Cuba as an Obsessive-Compulsive Disorder

By Rosa Miriam Elizalde on October 28, 2021

photo: RT

The piggy bank rang again. Less than a month ago, in September 2021, the United States Agency for International Development (USAID) awarded 6 million 669 thousand dollars in grants for projects aimed at “regime change” in Cuba, a euphemism to avoid saying “direct intervention by a foreign power”.

The current Democratic administration has especially favored the International Republican Institute (IRI) with a bipartisan generosity that Donald Trump never had. Other groups in Florida, Washington and Madrid that have called for an invasion of the island and painted an apocalyptic picture of Havana have also received lavish allocations, thus assuring more money next year.

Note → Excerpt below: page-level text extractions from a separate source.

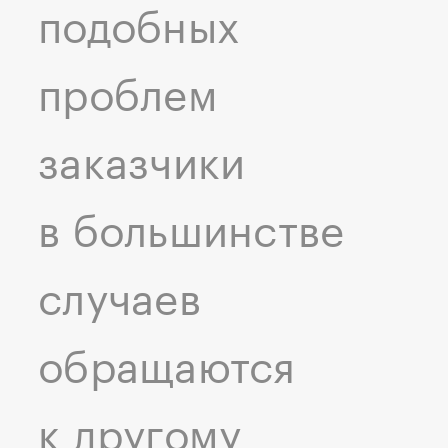
подобных
проблем
заказчики
в большинстве
случаев
обращаются
к другому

The USpublic coffers seem inexhaustible for the anti-Castro industry. In the last year, at least 54 organizations have benefited from the Cuba programs of the State Department, the National Endowment for Democracy (NED) and the U.S. Agency for International Development (USAID). In the last 20 years, this agency has granted Creative Associates International, a CIA front, more than 1.8 billion dollars for espionage, propaganda and the recruitment of agents of “change” on the island. One of its best known projects, the so-called “Cuban Twitter” or ZunZuneo, turned out to be a superb failure that uncovered a web of corruption and flagrant violations of U.S. law. ZunZuneo cost the USAID director his job, but Creative Associates International’s operations are still going strong, now undercover.

US researcher Tracey Eaton, who for years has followed the path of these funds, commented in a recent interview that many of the financing programs for “regime change” in Cuba are so furtive that we will probably never know who all the recipients are or the total amount, and judging by the millions known, the subsidy must have reached a pharaoh like figure. Democracy-building strategies are considered “trade secrets” and are exempt from disclosure under the US Freedom of Information Act, according to letters Eaton has received from the State Department and USAID.

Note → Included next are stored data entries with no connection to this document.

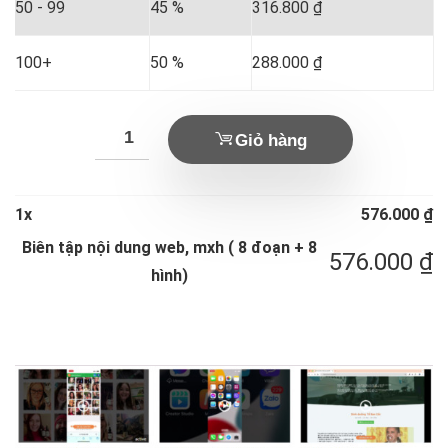
50 - 99
45 %
316.800
₫
100+
50 %
288.000
₫
Giỏ hàng
1
x
576.000
₫
Biên tập nội dung web, mxh ( 8 đoạn + 8
576.000
₫
hình)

The US freaks out at the supposed hint of Russian, Chinese or Islamic intrusion into local politics and online platforms. Yet it does not hesitate for a minute to rudely intervene in Cuba, as exposed by the digital newspaper MintPress News, which documented how private Facebook groups instigated the July 11 riots in several Cuban cities. “The involvement of foreign citizens in Cuba’s internal affairs is at a level that is hardly conceivable in the United States,” the publication says, adding, “The people who provoked the July 11 protests in Cuba are still planning similar actions for October and November.”

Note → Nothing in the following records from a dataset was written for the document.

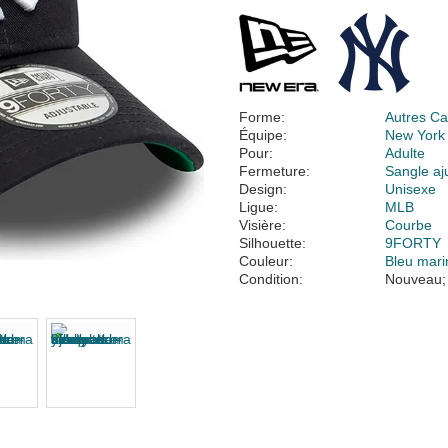
Forme:
Autres Ca
Équipe:
New York
Pour:
Adulte
Fermeture:
Sangle aj
Design:
Unisexe
Ligue:
MLB
Visière:
Courbe
Silhouette:
9FORTY
Couleur:
Bleu mari
Condition:
Nouveau;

The military superpower’s plans for political subversion are an embarrassment and a scandal, but nothing indicates that Washington will now achieve what it could not in 60 years. In fact, this obsession of the US government is two centuries old, as Louis A. Perez, a researcher at the University of North Carolina, has shown in a brilliant essay entitled Cuba as Obsessive Compulsive Disorder.

“The Cuba issue has rarely been a subject of reasoned disquisition. It defies easy explanation, and it certainly cannot be understood solely – or even primarily – within the logic of the policy calculus that fleshes out US foreign relations, mainly because there is no logic,” the historian writes.

What is logical is the permanence of Cuban “intransigence” over time. Ernesto Che Guevara used to repeat in his speeches in the early years of the 1959 revolution that “Cuba will not be another Guatemala”. That is to say, its independence from the US empire would not be boycotted with media bombings first, induced mobilizations and military attacks later.

The habit of overthrowing pro-independence alternatives is so long and the arrogance of overwhelming military and media force so blind, that the US government has not been able to foresee its continuous defeats nor has it overcome the trauma of having a Levantine island “almost within sight of our shores”, as John Quincy Adams said, and to top it all, without the slightest interest in being “the missing state between the entrance to the Gulf and the exit of the vast Mississippi Valley”.

The great truth of all this, comments Louis A. Perez wisely, is that Cubans have learned from history, but Washington has not.